Bottle Rocket did not do well at the box office; by all accounts it was a commercial failure but launched Wes Anderson, Owen and Luke Wilson’s careers by drawing attention from critics and other Hollywood elite. Indeed, director Martin Scorsese named Bottle Rocket one of his top-ten favorite movies of the 1990’s.
The Bottle Rocket spring board helped Wes Anderson go on to direct two movies I hold in high regard: Rushmore (1998) & The Royal Tenenbaums (2001). As for the Wilson brothers—well it is common knowledge that both went on to star in various films like Old School and Wedding Crashers just to name a few. Not only did Anderson direct Bottle Rocket and Owen Wilson co-star in it, they also co-wrote the script. The only big name in the movie (at the time) was James Caan who played a quasi-gangster.
The film centers on a group of directionless young men living in Texas (in fact the entire film was shot in Dallas, Fort Worth and Hillsboro, Texas). Dignan (Owen Wilson) “rescues” Anthony (Luke Wilson) from a voluntary mental hospital where he has been recovering from self-described “exhaustion” for the past two years. Dignan concocted an elaborate escape plan to spring Anthony from the hospital as well as a 75-year plan that he proudly shows to Anthony. Part of the plan is to pull off several heists and then meet Mr. Henry (James Caan), a landscaper and dilettante criminal known to Dignan.
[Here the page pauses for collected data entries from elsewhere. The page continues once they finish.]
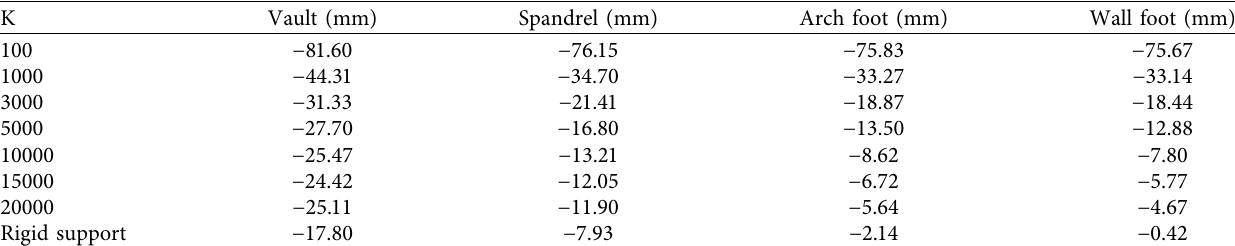
Figure 11: Time history curve of vertical displacement at study points. (a) Vault. (b) Spandrel. (c) Arch foot. (d) Wall foot. Table 9: Peak vertical displacement values of the study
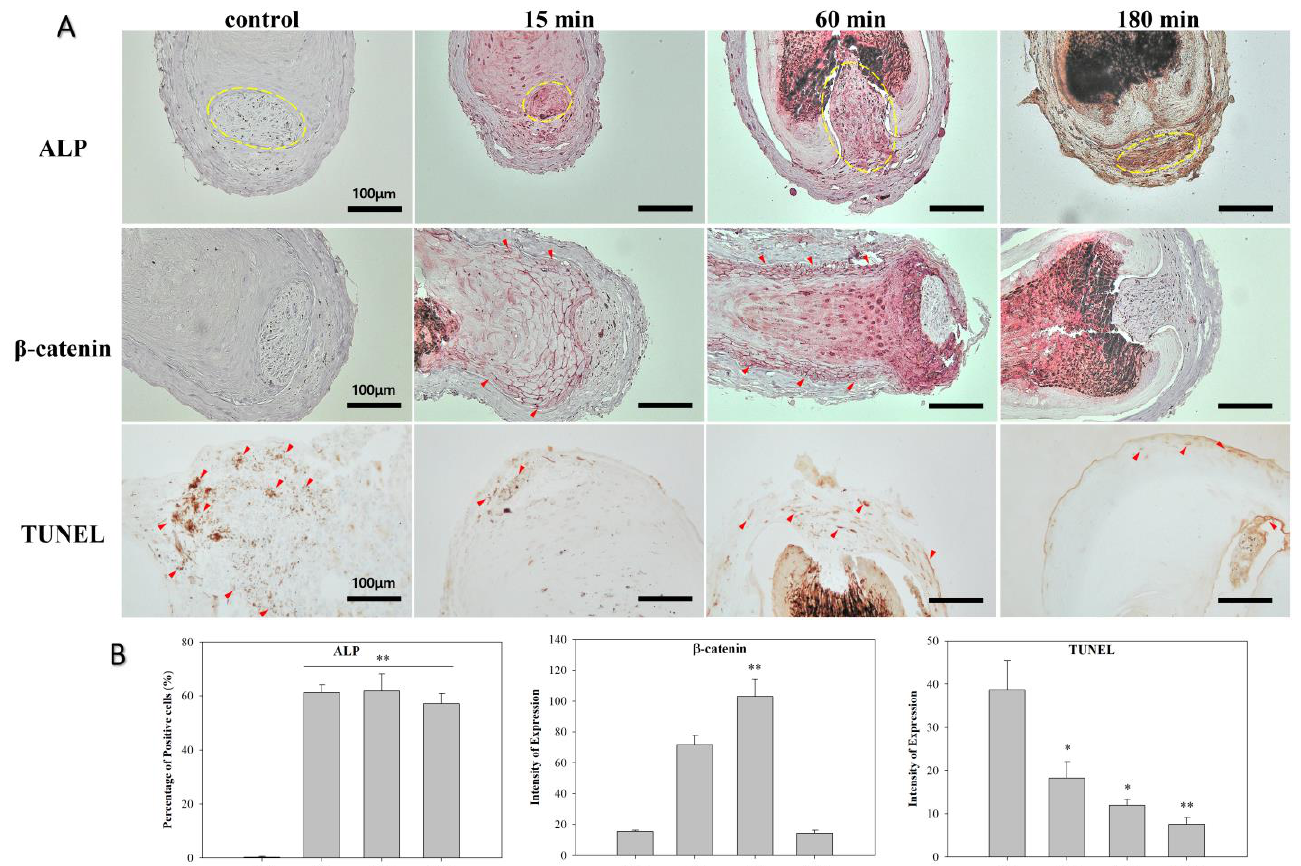
Figure 7. Immunohistochemical staining of ALP, β -catenin, and TUNEL in the hair follicles (HFs) after treatment with ELF-EMF for 14 days. Scale bar: 100 µ m. The arrows indicate positive staining. The dotted lines indicate dermal papilla. Original magnification: 200 × . Scale bar: 100 µ m. ( B ) Percentage of positive cells (ALP) or intensity of expression ( β -catenin and TUNEL) in ( A ). The values were calculated using QuPath software. Each bar represents the mean ± standard error of independent experiments performed in triplicate ( n = 3). Significant differences were determined via the non- parametric Kruskal – Wallis test; * p < 0.05, ** p < 0.01.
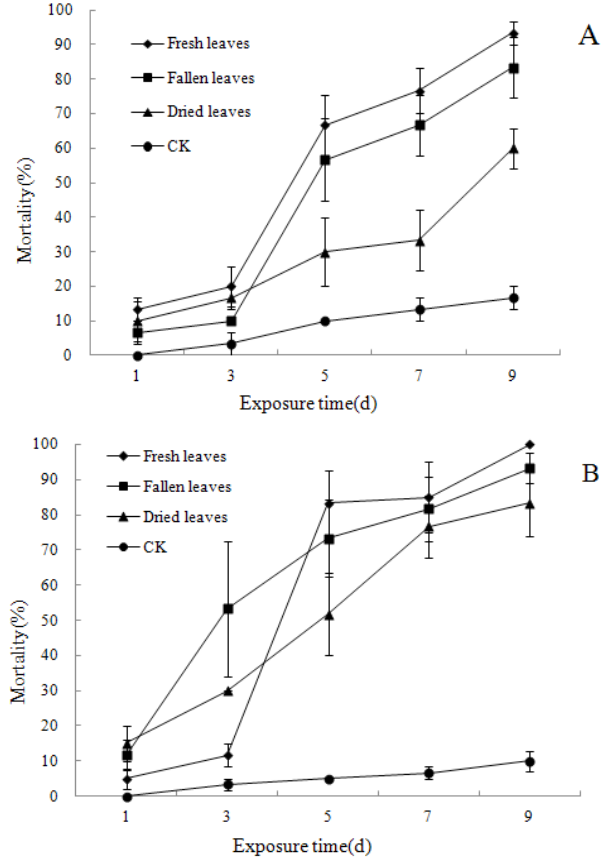
Fig 1. Mortalities of workers (A: major workers, B: minor workers) after treated with different mashed leaves of M.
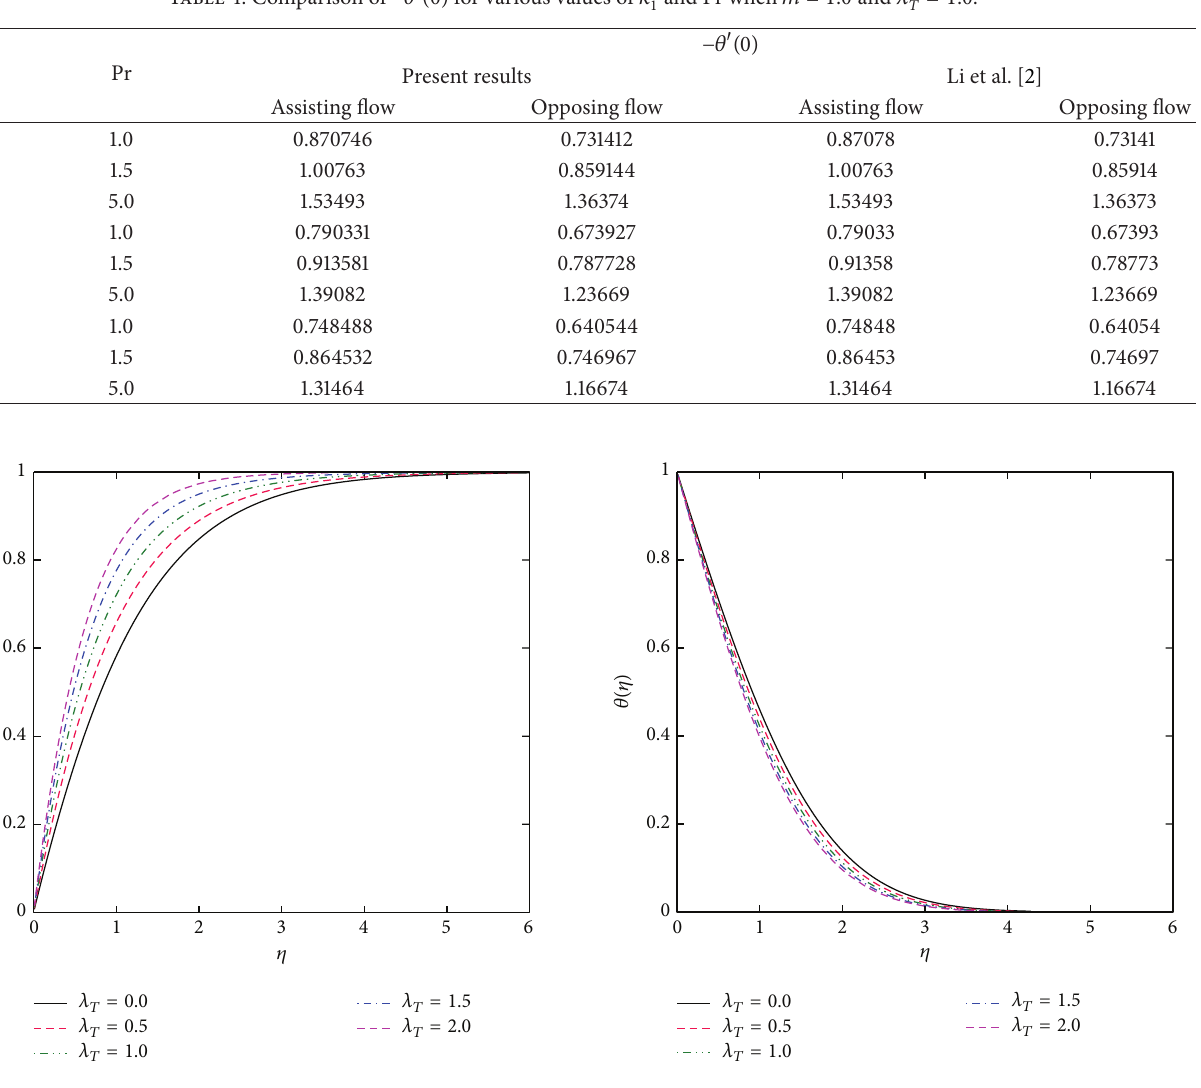
Figure 9: The effect of 𝜆 𝑇 on temperature profile when 𝑘 1 = 0.6 , Pr = 1.0 , and 𝑚 = 0.5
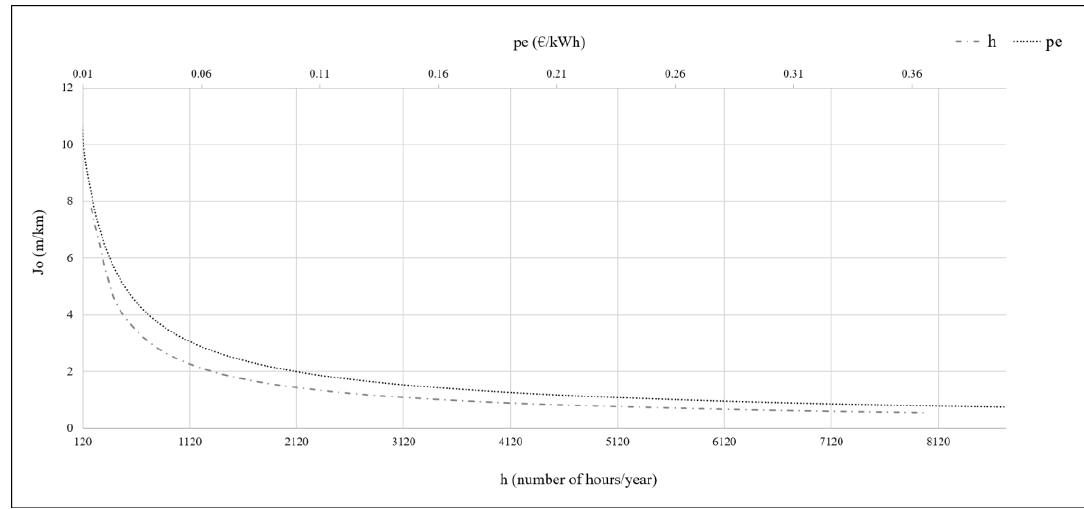
Figure 9. J 0 sensitivity to two significant operating expenditure (OPEX) parameters (case 1, steady network).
To begin their training, the two break into Anthony’s house, stealing a predetermined number of objects from a list. They then critique the heist and Dignan discloses that he took a pair of earrings not enumerated on the list. This upsets Anthony, as he had bought those earrings for his mother.
Bob (Robert Musgrave), the third spoke in this wheel, is a spoiled rich kid who raises marijuana in his backyard and lets his older brother beat him up on a regular basis. Together, the trio attempt several crimes that stand as monuments of ineptitude and are laughably-executed. These three are so bad at what they do that not even their victims take them seriously.
Eventually Dignan’s employer and mentor—Mr. Henry (James Caan), allows the trio to pull off a “major” robbery and lets Dignan run as point man for the operation; and, even though the robbery crashes and burns, Dignan passes through the flames of failure, finds self-worth and holds onto his youthful naiveté.
Friendship/family, fitting into society, purpose, self-worth, love, sadness, mischief, sacrifice and redemption- these themes run throughout “Bottle Rocket” (and all of Wes Anderson’s movies); yet, Anderson weaves them together with such soft humor that one can easily forget the gravity of the characters’ pains and frustrations.
I love this movie, but beware it is entertaining only for the quirky. If you are not into unconventional and subtle humor don’t bother. Otherwise it is a classic destined for cult status.